Minuit avant la nuit
John Cale

John Cale

Bon d’accord, on dirait une vieille tata qui a raté sa couleur échappée du bus de Priscilla… Pourtant c’est un grand monsieur qui après avoir joué son chef d’oeuvre, Paris 1919 à Pleyel l’an dernier revient pour une tournée sobre et chic et une poignée de nouvelles chansons.

John Cale

John Cale sera en concert ce 2 novembre au centre Pompidou à Paris et le 5 novembre à L’Epicerie Moderne de Feyzin près de Lyon.
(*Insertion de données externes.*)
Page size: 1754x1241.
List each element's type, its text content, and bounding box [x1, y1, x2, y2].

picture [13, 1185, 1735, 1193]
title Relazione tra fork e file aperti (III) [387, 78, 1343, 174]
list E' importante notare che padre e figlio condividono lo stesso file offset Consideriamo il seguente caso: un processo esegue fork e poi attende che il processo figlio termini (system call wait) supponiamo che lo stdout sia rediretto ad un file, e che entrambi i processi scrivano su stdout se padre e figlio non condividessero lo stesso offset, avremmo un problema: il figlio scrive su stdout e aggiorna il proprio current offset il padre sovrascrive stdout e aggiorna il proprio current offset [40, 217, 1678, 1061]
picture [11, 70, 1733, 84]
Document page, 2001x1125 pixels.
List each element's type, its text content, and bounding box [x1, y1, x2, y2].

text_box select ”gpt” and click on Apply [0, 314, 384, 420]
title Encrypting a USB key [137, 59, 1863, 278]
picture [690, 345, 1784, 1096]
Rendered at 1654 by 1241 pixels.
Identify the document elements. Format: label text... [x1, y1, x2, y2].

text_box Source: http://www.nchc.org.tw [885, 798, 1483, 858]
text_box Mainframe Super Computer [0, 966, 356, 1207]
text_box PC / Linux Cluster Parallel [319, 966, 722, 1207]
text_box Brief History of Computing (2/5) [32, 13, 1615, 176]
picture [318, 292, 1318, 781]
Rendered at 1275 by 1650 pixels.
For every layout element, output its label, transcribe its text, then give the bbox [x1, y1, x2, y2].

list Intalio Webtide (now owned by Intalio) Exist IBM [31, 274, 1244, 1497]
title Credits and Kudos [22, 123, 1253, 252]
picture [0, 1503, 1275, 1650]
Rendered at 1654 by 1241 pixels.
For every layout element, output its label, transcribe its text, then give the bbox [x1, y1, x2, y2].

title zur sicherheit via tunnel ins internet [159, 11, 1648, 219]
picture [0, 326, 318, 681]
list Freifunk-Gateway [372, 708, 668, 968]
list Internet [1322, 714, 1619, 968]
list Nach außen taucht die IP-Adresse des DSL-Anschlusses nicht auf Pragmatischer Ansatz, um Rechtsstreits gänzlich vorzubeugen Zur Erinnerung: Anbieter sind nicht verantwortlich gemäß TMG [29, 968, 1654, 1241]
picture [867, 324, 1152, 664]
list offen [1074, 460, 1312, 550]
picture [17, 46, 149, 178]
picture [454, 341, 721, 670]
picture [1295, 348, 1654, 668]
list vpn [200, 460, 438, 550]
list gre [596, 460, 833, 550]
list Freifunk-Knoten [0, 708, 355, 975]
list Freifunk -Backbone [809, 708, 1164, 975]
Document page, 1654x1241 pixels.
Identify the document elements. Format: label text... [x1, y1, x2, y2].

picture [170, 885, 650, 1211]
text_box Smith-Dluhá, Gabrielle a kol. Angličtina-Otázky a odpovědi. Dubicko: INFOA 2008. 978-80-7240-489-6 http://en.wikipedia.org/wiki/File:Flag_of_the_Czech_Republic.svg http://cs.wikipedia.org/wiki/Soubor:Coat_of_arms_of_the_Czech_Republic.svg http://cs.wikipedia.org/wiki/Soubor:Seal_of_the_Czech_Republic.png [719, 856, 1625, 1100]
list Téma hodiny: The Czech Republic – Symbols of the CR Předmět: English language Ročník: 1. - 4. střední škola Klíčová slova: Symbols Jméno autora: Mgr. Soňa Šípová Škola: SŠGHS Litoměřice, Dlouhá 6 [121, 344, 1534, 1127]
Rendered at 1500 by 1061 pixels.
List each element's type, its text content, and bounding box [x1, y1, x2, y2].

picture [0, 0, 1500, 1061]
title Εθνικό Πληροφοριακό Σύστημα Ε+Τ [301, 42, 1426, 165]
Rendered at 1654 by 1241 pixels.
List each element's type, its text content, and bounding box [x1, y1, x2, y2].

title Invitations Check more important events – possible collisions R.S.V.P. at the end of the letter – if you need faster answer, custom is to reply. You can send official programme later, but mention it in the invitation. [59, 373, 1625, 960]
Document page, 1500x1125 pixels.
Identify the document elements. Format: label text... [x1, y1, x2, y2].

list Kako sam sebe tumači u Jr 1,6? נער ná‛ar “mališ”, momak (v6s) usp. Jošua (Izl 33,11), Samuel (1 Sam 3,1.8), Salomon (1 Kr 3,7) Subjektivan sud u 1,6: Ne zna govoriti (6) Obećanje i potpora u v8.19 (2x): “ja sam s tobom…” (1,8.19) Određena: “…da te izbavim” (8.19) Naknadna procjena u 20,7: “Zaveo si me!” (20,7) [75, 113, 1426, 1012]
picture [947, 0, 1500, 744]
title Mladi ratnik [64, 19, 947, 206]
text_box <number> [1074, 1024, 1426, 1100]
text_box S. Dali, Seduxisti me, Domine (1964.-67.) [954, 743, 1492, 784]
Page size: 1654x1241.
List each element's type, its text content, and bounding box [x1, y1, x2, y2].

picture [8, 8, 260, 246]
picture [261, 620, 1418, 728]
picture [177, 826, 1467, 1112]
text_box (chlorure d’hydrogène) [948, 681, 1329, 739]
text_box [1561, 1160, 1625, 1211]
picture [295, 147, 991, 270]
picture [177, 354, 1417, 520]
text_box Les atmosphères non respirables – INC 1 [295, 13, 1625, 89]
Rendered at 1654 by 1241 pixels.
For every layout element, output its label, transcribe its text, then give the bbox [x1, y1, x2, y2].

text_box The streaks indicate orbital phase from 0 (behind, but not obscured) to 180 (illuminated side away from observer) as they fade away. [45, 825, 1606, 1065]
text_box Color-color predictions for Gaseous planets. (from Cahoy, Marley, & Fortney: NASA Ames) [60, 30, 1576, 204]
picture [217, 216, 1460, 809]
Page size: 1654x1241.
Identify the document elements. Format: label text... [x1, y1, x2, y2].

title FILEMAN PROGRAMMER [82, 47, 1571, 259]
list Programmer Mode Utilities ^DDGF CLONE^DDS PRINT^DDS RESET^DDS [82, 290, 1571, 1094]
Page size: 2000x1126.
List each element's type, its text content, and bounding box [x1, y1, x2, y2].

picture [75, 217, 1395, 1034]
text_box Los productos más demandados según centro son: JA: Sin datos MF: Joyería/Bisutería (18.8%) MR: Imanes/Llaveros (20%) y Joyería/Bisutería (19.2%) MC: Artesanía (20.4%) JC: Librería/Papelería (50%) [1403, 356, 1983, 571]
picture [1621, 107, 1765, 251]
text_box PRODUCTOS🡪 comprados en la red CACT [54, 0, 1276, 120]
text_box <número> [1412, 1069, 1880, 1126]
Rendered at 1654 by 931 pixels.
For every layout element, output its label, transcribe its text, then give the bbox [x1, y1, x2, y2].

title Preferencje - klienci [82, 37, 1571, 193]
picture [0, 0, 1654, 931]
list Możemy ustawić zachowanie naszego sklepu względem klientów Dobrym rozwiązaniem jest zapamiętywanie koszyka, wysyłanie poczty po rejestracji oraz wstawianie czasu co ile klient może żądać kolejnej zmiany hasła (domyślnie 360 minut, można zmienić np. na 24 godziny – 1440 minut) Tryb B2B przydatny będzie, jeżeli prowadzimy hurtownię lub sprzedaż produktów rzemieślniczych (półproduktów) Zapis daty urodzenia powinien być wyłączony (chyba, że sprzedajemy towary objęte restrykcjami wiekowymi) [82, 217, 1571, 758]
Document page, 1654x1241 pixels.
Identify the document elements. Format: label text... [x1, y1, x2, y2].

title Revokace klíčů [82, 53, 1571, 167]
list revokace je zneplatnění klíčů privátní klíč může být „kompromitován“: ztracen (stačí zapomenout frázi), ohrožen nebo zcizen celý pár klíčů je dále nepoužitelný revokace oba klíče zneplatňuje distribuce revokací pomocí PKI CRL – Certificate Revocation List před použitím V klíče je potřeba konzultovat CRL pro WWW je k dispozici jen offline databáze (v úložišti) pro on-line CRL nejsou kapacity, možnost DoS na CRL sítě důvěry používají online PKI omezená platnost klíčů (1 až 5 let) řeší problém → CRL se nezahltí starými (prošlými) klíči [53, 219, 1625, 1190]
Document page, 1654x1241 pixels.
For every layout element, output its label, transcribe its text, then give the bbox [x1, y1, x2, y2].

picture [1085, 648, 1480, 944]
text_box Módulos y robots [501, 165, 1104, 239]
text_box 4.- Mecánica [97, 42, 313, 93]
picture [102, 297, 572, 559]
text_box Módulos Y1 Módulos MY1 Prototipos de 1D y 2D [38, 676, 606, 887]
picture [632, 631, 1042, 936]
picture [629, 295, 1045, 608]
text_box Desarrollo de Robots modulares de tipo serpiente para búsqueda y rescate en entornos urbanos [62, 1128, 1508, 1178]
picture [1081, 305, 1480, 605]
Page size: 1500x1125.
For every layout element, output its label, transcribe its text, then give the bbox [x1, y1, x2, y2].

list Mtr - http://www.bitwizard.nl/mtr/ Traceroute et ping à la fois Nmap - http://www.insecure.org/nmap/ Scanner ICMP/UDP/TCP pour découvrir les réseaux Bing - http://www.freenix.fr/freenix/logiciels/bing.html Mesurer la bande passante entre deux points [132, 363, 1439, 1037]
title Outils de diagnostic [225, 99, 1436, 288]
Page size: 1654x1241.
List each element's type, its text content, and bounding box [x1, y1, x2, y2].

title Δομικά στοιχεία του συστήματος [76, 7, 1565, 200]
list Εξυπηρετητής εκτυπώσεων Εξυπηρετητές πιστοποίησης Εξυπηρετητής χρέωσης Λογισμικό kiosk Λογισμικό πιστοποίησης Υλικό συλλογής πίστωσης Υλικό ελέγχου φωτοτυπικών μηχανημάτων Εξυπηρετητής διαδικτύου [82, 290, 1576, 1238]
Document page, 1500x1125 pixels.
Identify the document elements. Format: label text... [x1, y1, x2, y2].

Inclassable, entre musique contemporaine (il a été l’élève de Xenakis, a collaboré avec John Cage, Aaron Copland ou La Monte Young ) et musique populaire (Les Stooges, Nick Drake, les Modern Lovers, Brian Eno, bien sûr le Velvet avec son âme héroïnée, Lou Reed) ou musiques de films (avec Assayas, Beauvois ou Garrel), il vient de sortir un nouvel EP, Extra Playful avec un single guilleret et d’actualité, Catastrofuk qui parle malgré tout de lui : Take a look at the future, Think about the past, Hurry up to the present. Il se dit parfois « perplexe, désorienté, mais jamais lassé par le rock ! Cette perplexité est d’ailleurs bien utile si vous cherchez à faire quelque chose de différent. » Pas sur qu’il décapite un poulet ou se déguise en Michael Myers ce samedi mais l’ombre d’un géant se propagera assurément sur L’Epicerie Moderne pour à peine 20 euros pendant que son alter ego féminin, la pythie Smith investira le Transbordeur pour un concert – lecture le 14 novembre pour 55 euros (!!). Si vous voulez être plus calé sur John, n’hésitez pas à lire son autobiographie parue en mai dernier au Diable Vauvert.